Als ökonomisch besonders bedeutsame Tierseuche ist die Klassische Geflügelpest in der Liste A des Internationalen Tierseuchenamtes (OIE) enthalten. In Deutschland ist die Klassische Geflügelpest wie in nahezu allen Ländern anzeige- und bekämpfungspflichtig.

Die Maßnahmen sind in der Geflügelpest-VO , der Wildvogel-Geflügelpestschutz-VO und der EU Richtlinie 2005/94/EG gesetzlich vorgeschrieben. (Siehe auch Bekämpfung)

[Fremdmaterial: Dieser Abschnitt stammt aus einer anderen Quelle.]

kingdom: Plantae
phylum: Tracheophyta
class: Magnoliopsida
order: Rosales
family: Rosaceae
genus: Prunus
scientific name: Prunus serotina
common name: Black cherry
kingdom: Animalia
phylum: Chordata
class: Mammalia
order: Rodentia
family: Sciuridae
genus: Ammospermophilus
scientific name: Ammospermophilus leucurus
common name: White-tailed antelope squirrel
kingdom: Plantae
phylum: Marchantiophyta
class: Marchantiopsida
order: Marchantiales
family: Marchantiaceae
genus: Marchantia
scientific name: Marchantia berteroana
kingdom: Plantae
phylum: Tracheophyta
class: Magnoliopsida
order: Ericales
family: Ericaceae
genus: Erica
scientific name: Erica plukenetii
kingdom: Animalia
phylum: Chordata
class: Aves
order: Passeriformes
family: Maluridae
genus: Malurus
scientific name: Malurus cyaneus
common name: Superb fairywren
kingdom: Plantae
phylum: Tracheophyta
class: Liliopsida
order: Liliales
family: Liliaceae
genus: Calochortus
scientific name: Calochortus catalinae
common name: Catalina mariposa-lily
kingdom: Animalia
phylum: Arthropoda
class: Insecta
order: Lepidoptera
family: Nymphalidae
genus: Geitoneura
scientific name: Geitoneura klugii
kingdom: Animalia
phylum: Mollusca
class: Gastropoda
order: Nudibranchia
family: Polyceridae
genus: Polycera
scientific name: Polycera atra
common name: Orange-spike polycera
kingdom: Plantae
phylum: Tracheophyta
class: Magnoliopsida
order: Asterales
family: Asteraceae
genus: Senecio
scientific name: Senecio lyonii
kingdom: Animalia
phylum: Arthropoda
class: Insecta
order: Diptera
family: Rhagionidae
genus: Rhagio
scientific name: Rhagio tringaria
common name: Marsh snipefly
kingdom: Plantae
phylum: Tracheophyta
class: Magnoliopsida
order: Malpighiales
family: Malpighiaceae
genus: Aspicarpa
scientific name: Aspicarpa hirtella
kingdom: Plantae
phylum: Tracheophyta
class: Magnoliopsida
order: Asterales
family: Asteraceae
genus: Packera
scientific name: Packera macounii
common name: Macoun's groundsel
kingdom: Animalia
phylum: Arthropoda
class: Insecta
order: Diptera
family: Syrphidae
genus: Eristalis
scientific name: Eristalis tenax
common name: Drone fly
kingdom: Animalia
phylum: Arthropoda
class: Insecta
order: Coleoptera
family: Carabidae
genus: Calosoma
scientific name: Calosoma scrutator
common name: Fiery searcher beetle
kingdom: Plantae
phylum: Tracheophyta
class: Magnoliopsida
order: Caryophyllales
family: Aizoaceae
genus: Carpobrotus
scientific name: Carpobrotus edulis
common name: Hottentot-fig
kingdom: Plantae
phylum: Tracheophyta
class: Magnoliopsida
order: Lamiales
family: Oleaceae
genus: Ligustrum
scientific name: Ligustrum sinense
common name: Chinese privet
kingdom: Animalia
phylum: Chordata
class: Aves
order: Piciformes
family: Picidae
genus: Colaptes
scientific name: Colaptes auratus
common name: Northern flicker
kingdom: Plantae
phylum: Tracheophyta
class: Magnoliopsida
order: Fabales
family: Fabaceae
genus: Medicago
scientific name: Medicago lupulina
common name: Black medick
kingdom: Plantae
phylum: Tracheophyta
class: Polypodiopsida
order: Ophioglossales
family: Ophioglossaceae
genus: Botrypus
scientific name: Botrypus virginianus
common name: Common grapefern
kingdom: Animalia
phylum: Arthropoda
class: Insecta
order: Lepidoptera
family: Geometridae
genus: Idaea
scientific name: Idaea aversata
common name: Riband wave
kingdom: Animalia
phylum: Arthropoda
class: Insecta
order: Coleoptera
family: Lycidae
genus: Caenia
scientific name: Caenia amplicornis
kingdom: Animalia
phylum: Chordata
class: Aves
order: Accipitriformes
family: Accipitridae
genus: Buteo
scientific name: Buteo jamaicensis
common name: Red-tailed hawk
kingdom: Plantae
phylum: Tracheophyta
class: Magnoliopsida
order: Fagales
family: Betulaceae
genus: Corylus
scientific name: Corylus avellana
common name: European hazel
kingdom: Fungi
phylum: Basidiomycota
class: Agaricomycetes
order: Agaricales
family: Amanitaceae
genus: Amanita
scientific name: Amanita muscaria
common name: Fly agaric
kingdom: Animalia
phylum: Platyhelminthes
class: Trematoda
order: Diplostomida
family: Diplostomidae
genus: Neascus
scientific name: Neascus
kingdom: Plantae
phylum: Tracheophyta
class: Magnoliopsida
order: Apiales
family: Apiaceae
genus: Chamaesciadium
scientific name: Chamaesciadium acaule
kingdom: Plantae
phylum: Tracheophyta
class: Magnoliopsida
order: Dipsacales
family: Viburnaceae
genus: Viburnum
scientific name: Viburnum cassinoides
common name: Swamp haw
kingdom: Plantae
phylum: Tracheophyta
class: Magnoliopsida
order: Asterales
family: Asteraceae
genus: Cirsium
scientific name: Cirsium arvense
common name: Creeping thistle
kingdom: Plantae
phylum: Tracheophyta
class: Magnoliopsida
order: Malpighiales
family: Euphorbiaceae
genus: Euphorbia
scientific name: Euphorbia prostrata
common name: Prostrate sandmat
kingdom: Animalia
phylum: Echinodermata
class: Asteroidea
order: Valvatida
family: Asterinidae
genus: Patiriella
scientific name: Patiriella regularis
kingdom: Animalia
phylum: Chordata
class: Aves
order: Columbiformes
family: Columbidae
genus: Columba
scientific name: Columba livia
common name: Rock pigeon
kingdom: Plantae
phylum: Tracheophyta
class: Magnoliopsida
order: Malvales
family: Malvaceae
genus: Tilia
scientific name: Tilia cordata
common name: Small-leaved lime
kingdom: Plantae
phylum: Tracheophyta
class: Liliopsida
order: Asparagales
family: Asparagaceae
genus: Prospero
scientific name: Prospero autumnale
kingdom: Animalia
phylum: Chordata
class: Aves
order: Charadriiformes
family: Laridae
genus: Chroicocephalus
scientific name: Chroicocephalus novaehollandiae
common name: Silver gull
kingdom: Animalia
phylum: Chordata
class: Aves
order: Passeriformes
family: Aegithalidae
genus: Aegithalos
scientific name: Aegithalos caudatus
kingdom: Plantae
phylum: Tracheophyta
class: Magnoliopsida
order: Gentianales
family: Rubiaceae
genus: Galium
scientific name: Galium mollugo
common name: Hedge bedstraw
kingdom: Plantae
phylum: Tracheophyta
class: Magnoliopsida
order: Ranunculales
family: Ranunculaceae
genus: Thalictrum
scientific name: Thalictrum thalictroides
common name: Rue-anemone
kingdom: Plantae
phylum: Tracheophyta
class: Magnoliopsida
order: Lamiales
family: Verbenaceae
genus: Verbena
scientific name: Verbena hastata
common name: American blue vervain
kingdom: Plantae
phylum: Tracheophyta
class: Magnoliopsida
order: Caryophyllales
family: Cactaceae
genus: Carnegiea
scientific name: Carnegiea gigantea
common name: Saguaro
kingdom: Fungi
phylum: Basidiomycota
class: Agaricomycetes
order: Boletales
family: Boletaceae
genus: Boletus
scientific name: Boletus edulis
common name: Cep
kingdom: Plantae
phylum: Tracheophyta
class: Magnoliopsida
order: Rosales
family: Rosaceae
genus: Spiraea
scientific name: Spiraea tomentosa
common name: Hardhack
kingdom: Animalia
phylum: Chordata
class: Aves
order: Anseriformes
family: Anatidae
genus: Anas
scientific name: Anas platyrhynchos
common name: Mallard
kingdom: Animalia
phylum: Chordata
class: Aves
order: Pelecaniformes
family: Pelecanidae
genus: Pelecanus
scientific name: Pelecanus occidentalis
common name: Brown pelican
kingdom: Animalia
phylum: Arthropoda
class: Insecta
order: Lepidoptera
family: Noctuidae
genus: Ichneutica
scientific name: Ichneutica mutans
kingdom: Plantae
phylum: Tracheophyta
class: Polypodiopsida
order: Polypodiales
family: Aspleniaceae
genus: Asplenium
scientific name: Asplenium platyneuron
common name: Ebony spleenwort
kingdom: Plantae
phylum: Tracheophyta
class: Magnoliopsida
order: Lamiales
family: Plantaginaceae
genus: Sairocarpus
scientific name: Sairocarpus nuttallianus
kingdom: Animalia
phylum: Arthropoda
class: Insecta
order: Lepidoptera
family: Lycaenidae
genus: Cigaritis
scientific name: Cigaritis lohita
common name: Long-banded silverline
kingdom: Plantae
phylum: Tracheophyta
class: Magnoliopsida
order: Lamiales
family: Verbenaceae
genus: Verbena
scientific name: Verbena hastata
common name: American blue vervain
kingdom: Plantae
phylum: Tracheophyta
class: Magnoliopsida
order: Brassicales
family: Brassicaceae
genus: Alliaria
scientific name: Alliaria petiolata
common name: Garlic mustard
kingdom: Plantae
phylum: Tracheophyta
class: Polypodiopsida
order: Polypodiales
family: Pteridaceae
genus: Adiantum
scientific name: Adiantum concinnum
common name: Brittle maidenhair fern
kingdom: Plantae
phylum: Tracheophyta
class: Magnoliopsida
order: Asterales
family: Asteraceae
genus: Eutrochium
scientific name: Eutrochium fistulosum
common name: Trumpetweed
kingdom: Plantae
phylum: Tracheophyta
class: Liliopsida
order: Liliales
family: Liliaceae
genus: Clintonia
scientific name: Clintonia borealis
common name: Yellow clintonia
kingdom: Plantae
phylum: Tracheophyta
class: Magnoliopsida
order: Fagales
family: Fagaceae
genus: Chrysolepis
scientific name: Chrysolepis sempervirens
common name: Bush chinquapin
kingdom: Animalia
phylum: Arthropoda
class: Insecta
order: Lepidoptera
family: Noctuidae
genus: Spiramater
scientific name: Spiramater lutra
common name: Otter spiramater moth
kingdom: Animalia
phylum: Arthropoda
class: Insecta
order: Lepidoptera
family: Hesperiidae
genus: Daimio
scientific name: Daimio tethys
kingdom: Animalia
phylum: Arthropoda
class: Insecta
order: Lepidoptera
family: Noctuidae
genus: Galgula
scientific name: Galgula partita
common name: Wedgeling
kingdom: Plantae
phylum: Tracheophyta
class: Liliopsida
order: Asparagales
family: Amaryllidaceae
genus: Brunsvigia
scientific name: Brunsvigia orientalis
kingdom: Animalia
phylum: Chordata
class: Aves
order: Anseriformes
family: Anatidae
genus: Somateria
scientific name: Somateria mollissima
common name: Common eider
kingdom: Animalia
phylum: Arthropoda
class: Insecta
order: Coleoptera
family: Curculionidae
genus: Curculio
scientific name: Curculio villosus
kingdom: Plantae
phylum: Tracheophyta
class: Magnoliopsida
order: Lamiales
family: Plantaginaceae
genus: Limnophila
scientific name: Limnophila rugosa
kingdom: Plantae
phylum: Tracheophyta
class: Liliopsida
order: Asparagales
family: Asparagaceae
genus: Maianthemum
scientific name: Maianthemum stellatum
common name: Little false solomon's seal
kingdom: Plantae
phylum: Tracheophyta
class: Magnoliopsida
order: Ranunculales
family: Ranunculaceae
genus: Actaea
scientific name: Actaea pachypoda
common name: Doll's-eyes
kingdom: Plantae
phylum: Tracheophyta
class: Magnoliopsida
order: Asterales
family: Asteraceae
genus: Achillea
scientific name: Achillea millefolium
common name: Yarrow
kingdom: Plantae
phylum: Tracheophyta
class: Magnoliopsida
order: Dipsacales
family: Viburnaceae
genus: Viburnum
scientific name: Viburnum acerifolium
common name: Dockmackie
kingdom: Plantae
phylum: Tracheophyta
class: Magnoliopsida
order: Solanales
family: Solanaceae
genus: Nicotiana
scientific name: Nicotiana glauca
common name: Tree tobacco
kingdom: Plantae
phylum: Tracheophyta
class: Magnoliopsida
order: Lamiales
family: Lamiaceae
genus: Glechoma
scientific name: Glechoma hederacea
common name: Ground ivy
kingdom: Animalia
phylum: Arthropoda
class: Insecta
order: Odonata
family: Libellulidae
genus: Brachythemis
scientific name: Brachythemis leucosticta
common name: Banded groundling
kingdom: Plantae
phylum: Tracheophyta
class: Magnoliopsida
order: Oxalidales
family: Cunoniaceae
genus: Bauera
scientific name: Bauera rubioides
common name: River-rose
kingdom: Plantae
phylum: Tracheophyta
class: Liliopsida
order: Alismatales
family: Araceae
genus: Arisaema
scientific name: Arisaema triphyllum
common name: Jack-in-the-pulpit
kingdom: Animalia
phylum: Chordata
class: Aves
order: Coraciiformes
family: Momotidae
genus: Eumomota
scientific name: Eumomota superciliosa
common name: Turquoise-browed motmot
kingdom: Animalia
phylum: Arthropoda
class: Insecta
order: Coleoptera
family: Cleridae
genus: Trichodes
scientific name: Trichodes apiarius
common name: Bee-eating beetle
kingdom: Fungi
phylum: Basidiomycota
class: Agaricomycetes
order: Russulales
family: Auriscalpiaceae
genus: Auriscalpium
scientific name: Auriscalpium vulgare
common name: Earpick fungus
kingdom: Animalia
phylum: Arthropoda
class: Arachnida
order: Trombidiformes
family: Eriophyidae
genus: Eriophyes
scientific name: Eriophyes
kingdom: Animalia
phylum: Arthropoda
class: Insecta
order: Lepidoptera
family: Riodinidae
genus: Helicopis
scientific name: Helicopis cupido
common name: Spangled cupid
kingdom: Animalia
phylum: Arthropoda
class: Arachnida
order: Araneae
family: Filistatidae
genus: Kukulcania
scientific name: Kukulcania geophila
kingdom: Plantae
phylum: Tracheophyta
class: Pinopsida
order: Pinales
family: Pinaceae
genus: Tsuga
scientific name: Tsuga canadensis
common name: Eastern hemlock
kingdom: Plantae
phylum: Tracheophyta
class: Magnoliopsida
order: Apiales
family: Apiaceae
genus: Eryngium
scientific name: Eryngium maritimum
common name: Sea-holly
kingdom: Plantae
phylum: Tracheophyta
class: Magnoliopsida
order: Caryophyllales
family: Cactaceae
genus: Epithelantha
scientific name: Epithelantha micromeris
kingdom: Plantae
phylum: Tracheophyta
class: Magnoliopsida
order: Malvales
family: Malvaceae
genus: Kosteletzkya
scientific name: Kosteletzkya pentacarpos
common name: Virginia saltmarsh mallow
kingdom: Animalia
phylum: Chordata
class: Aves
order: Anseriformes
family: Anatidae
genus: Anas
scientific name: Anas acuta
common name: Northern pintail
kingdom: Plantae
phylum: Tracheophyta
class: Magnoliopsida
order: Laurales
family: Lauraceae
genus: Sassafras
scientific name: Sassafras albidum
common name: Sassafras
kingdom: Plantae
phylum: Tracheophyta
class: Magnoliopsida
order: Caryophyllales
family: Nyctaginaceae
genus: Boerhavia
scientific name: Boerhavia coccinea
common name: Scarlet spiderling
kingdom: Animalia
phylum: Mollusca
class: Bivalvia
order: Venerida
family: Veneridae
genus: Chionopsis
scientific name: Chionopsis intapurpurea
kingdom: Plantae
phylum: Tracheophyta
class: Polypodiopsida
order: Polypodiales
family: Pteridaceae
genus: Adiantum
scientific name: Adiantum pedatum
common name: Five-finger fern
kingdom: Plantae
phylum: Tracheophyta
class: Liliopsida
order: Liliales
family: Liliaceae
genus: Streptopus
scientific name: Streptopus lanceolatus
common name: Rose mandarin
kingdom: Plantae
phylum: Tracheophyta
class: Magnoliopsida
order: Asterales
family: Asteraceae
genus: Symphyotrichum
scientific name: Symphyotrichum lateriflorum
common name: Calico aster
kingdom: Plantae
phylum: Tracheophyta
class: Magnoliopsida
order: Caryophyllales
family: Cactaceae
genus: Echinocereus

Danach liegt eine anzeigepflichtige klassische Geflügelpest vor, wenn ein Influenzavirus Typ A mit einem intravenösen Pathogenitätsindex (IVPI) in 6 Wochen alten Hühnern von 1,2 oder mehr verursacht wird bzw. eine Influenza A - Infektion der Subtypen H5 und H7, bei der im Rahmen der Nukleotid – Sequenzanalyse das Vorhandensein multipler basischer Aminosäuren im Spaltbereich des Hämagglutinins ermittelt wurde, nachgewiesen worden ist.

Eine LPAI liegt vor, wenn eine Influenza A Infektion der Subtypen H5 oder H7 mit einem IVPI kleiner als 1,2 nachgewiesen wurde.